Go Back
Homemade Salted Caramel Cupcakes photo

Salted Caramel Cupcakes

Indulge in these Salted Caramel Cupcakes! Rich chocolate meets luscious salted caramel and creamy vanilla buttercream for a heavenly treat.
Prep Time 30 minutes
Cook Time 20 minutes
Total Time 50 minutes
Servings: 12 servings
Course: Dessert
Cuisine: American

Ingredients
  

For the Chocolate Cupcakes:
  • 1.75 cups all-purpose flour
  • 1.75 cups granulated sugar
  • 0.75 cup unsweetened cocoa powder
  • 1.5 teaspoons baking powder
  • 1.5 teaspoons baking soda
  • 1 teaspoon salt
  • 2 large eggs
  • 1 cup whole milk
  • 0.5 cup vegetable oil
  • 2 teaspoons vanilla extract
  • 1 cup boiling water
For the Salted Caramel:
  • 1 cup granulated sugar
  • 6 tablespoons unsalted butter
  • 0.5 cup heavy cream
  • 1 teaspoon sea salt
For the Vanilla Buttercream:
  • 1 cup unsalted butter softened
  • 4 cups powdered sugar
  • 2 teaspoons vanilla extract
  • 2-4 tablespoons milk or heavy cream

Equipment

  • Muffin tin
  • Mixing bowls
  • Whisk
  • Spatula
  • Piping bag
  • Candy Thermometer

Method
 

Salted Caramel Cupcakes: From Prep to Plate
  1. Preheat your oven to 350°F (175°C). Line a muffin tin with cupcake liners, ensuring they’re ready for the batter.
  2. In a large mixing bowl, combine the flour, sugar, cocoa powder, baking powder, baking soda, and salt.
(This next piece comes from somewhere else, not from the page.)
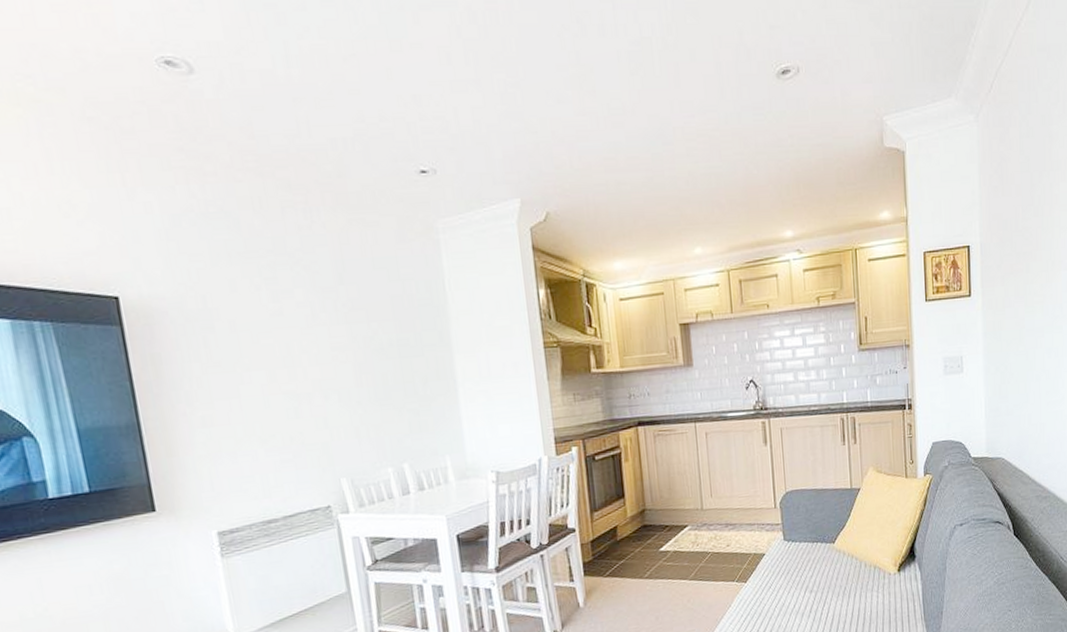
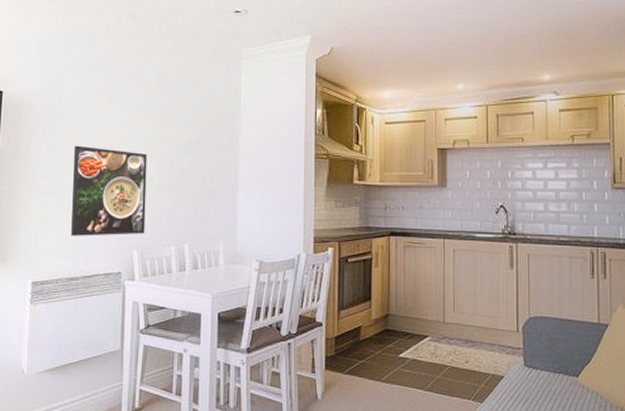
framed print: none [237,359,352,471] -> present [71,145,147,236]

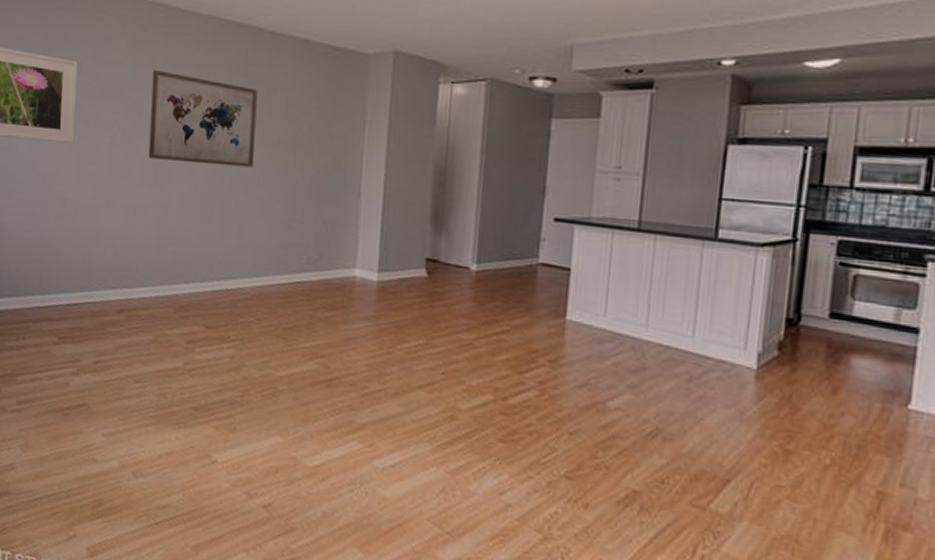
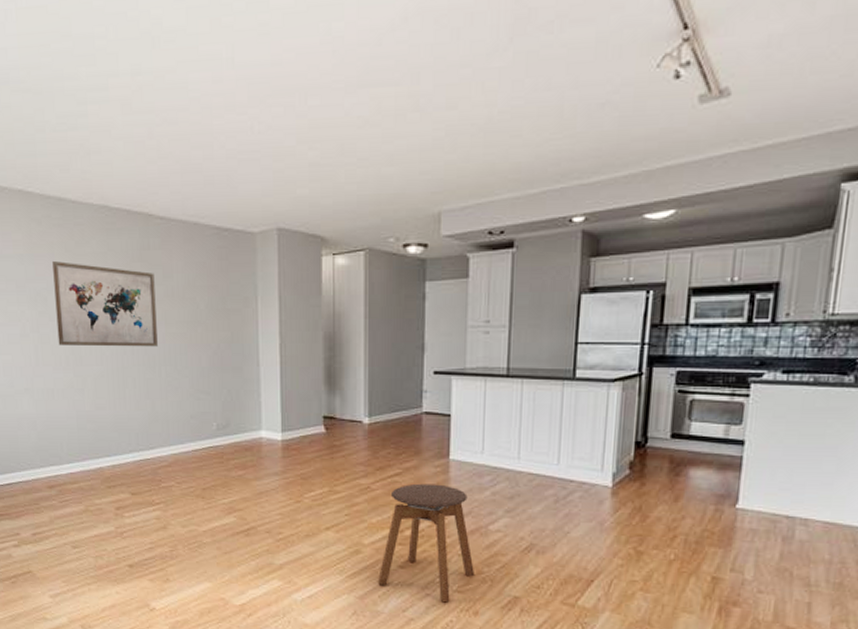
stool: none [472,344,588,490] -> present [377,483,475,603]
Whisk until well combined. Add the eggs, milk, oil, and vanilla to the dry ingredients, mixing on medium speed until smooth. Carefully stir in the boiling water; the batter will be thin, but that’s okay!
  3. Pour the batter into the prepared muffin tin, filling each liner about two-thirds full. Bake for 18-20 minutes or until a toothpick inserted into the center comes out clean. Allow the cupcakes to cool in the pan for 5 minutes before transferring them to a wire rack to cool completely.
  4. In a medium saucepan over medium heat, melt the sugar, stirring constantly. Once melted, stop stirring and allow it to bubble until it turns a deep amber color. Remove from heat and quickly whisk in the butter until melted. Then, carefully pour in the cream (it will bubble up) and stir until smooth. Add the sea salt and let it cool to room temperature.
  5. In a large mixing bowl, beat the softened butter until creamy. Gradually add the powdered sugar, mixing on low speed until combined. Add the vanilla extract and 2 tablespoons of milk or cream. Beat on high speed for 3-5 minutes until the buttercream is light and fluffy. If it’s too thick, add more milk, one tablespoon at a time, until you reach the desired consistency.
  6. Once the cupcakes are completely cool, use a small knife or cupcake corer to remove a small circle from the center of each cupcake. Fill the hole with a generous spoonful of salted caramel. Pipe the vanilla buttercream on top of the cupcakes, then drizzle with more salted caramel and sprinkle with a pinch of sea salt for that perfect finishing touch!

Notes

  • Use high-quality cocoa powder for the best flavor.
  • Make the salted caramel ahead of time; it can be stored in the refrigerator for up to two weeks.
  • Allow your butter to come to room temperature for a smooth buttercream consistency.
  • Ensure cupcakes are completely cool before frosting to prevent melting.